To add insult to injury, he left me to pop into the supermarket to choose my own flowers (and buy a few other bits and bobs).

Dh is away with work today, dc2 is just getting up, so indulged myself on the Boden and M and S sales!

OldSpringChicken · 31/03/2019 10:34

Teenagers do only tend to think about themselves. They're going though all kinds of life changes /stress even if it's not obvious on the outside. As parents all we can do is give constant, unconditional love and be good role models in the hope that this is sufficient to turn them into decent adults. This is easier said than done especially if DH has a different opinion. Making them feel guilty may or may not be a good idea, none of us really knows. We're just mums trying to our best. Don't beat yourselves up about it, we're all mums doing our jobs in our own way so Happy mothers day everyone 💐

OldSpringChicken · 31/03/2019 10:35

Oops sorry posted twice

AJPTaylor · 31/03/2019 10:40

I have decided not to care. I always got my mum a nice card and flowers and fuss.
Dh got his mum a box of roses chocs she was delighted with.
My kids are not into gift giving. They have all paid to come home (eldest ones). So that will just have to do! I will buy myself some fab flowers tomorrow!

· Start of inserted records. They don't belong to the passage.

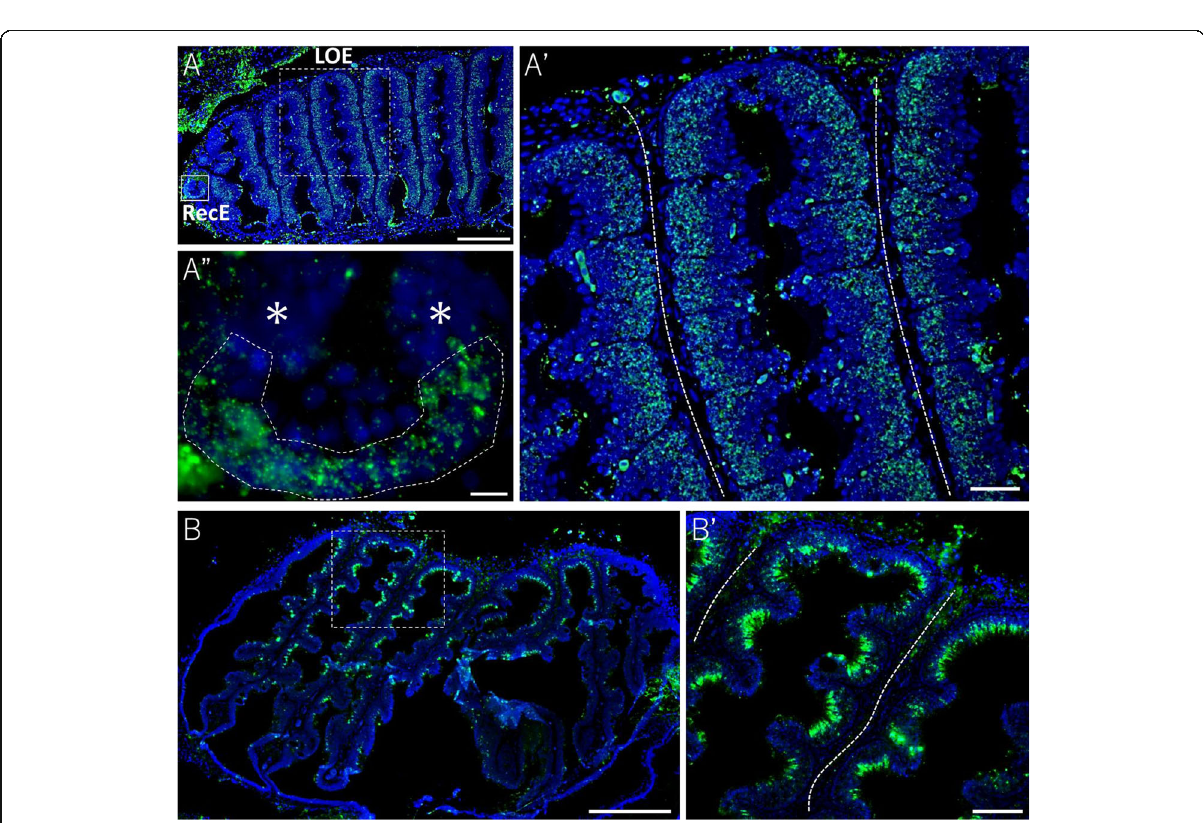
Fig. 6 Expression pattern of ancV1R in lungfish and gar. ( A ) The expression pattern of ancV1R (green) in a sagittal section of the olfactory organ of lungfish. The dotted and solid squares indicate LOE and RecE, respectively. (A ’ ) High magnification view of the dotted square in (A). Note that ancV1R is expressed in the basal layer of the LOE. (A ” ) Higher magnification view of the solid square in (A). ancV1R is expressed in the sensory epithelium of the RecE surrounded by a dotted line. Asterisks indicate the location of the nonsensory epithelium. ( B ) The expression pattern of OMP in a horizontal section of the olfactory organ of spotted gar. (B ′ ) Higher magnification of the dotted square in (B). Note that ancV1R is expressed by most sensory neurons scattered in the concave regions of the lamella. The dotted line indicates the center of the lamellae. The scale bars indicate 500 μ m (A, B), 100 μ m (A ’ , B ′ ), or 20 μ m (A ”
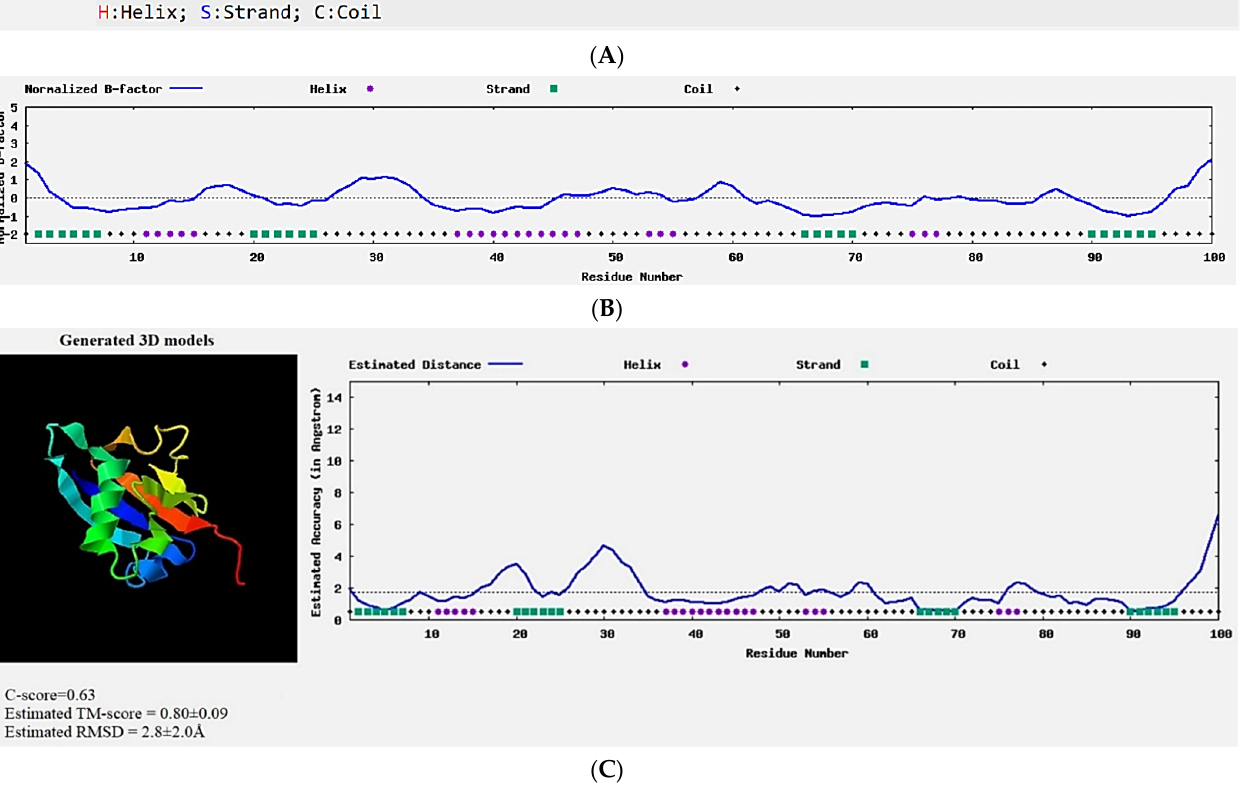
Figure 5. ( A ) Putative OsSUMO7 protein prediction of secondary structure by PSSpred. ( B ) The predicted normalized B-factor of OsSUMO7 by ResQ. ( C ) The predicted 3D model, as well as the estimated global and local accuracy of the OsSUMO7, calculated by the I-TASSER server. estimated global and local accuracy of the OsSUMO7, calculated by the I-TASSER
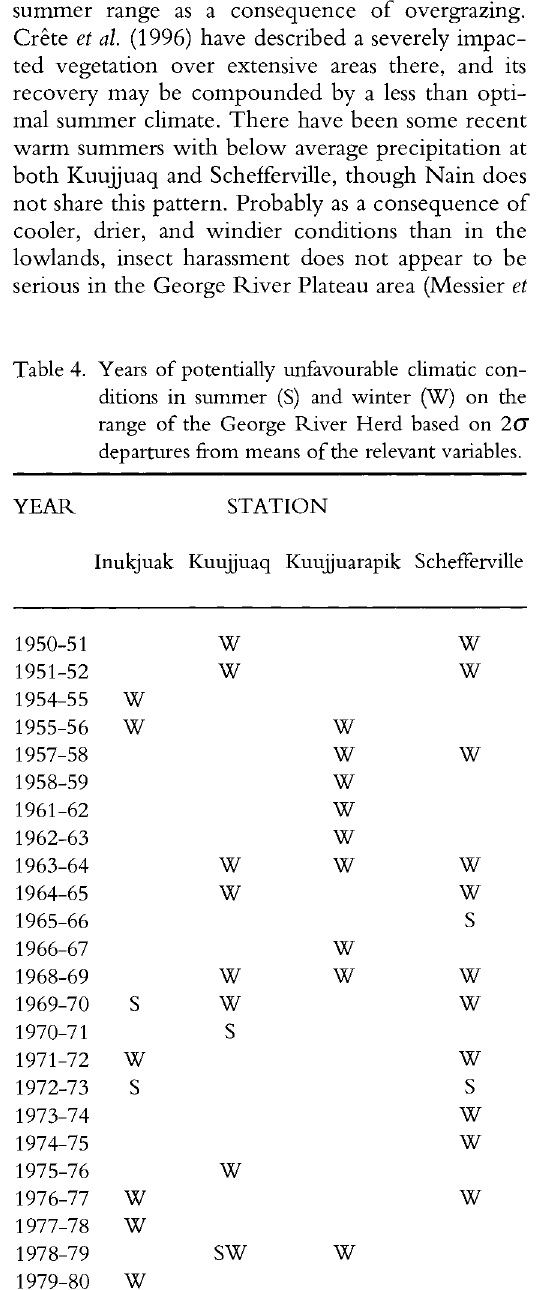
Table 4. Years of potentially unfavourable climatic con ditions in summer (S) and winter (W) on the range of the George River Herd based on 2 (7 departures from means of the relevant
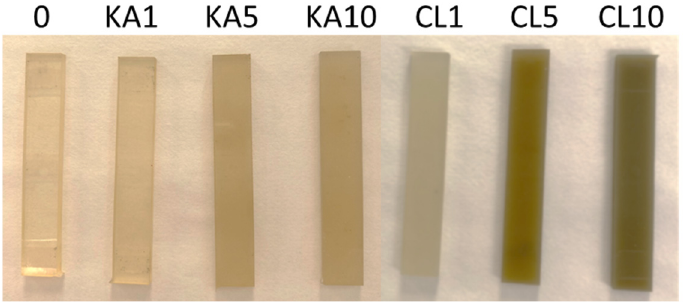
Figure 9. Samples after DMA analysis.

Originofstars · 31/03/2019 10:40

Mother's Day is meaningless to me,too many years of being forced to go to church. My teen who is also still asleep has I think I got me a card and a gift but undoubtedly prompted by his girlfriend. But if he didn't it wouldn't make a jot of difference to me. On my birthday I always get a card from him in which he's written a message that always makes me cry. "Mum I know I'm selfish and sometimes moody and I don't always say how much I appreciate you but I want to thank you for everything you do for me, I love you more than anything". That's priceless

Runmybathforme · 31/03/2019 10:40

Your DH should be having a quiet word with them. I wouldn’t stress over it though, teens can be so thoughtless.

Floralnomad · 31/03/2019 10:41

Well I have ds(26) and dd(19) , and both have always been excellent at sorting out presents . This year I’ve had tulips , 3 boxes of various dessert chocolates and some Molton Brown hand creams from ds and a CD and new slippers from dd .

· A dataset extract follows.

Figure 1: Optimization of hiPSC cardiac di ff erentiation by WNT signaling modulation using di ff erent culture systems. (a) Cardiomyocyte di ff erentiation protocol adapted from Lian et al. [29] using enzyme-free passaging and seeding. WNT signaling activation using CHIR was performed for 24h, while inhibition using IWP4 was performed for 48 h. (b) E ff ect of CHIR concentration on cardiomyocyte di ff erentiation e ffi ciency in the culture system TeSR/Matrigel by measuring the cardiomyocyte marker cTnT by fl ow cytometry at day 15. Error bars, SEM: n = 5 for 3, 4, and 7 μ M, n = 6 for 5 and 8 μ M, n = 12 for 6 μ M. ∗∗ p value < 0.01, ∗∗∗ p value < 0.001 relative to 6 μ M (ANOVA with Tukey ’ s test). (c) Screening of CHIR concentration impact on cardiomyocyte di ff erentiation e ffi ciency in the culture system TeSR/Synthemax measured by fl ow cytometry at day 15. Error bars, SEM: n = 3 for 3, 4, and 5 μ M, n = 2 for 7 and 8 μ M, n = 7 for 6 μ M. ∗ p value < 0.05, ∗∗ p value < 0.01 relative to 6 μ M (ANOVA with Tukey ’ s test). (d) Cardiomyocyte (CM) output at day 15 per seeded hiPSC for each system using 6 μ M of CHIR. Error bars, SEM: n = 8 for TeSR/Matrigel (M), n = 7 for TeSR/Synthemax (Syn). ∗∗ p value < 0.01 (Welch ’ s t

Dramatical · 31/03/2019 10:43

Also how did your husband buy flowers at a supermarket on a Saturday at 11pm when they close at 10pm?

Ours are open 24 hours 🤷🏻‍♀️

What's with the desperate attempt to pick fault at something?

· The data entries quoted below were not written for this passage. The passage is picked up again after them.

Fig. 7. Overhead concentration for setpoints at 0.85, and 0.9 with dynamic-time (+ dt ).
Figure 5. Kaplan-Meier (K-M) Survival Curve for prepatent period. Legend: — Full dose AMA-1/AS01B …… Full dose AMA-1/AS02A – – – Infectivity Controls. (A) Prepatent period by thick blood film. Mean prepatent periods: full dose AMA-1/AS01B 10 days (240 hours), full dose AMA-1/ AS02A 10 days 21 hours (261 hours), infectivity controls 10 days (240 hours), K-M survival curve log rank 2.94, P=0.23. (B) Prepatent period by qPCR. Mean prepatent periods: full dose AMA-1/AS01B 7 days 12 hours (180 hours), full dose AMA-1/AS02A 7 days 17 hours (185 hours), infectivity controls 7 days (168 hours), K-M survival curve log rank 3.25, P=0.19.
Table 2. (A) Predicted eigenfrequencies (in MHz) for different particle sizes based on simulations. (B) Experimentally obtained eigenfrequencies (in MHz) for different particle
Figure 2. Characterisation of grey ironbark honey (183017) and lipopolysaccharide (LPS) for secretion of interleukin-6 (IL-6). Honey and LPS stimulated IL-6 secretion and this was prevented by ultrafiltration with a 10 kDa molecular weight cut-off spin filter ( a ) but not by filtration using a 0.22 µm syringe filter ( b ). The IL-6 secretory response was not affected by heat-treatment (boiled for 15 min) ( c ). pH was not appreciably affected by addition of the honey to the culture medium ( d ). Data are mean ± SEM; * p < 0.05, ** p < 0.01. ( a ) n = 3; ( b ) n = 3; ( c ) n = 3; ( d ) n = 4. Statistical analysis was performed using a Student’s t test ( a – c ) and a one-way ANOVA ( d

HotpotLawyer · 31/03/2019 10:48

Also, OP, you haven’t seen what they have written in the card.

They might bring tears to your eyes ‘

Glad you have swapped bosom hefting for dancing Wink

MaybeitsMaybelline · 31/03/2019 10:48

They get better honestly they do.

I got the best ever this year, it was truly lovely but they are 24 and 21. Both funny, apt cards with length messages telling me how much they appreciate me and presents that had a lot of thought in them. I was quite emotional.

It’s been a long time coming 😀

AnnettePrice · 31/03/2019 10:49

Well unless a miracle happened and I don’t know about it, Teen DC hasn’t gotten me anything or attempted to make anything (DC is a good Baker). Just like my birthday.

I let it go last time. I won’t this time.

I’ve dropped unsubtle hints by saying about me getting a card for my DM and about plans to see her today as it’s mother’s day. So DC knows it’s MD today.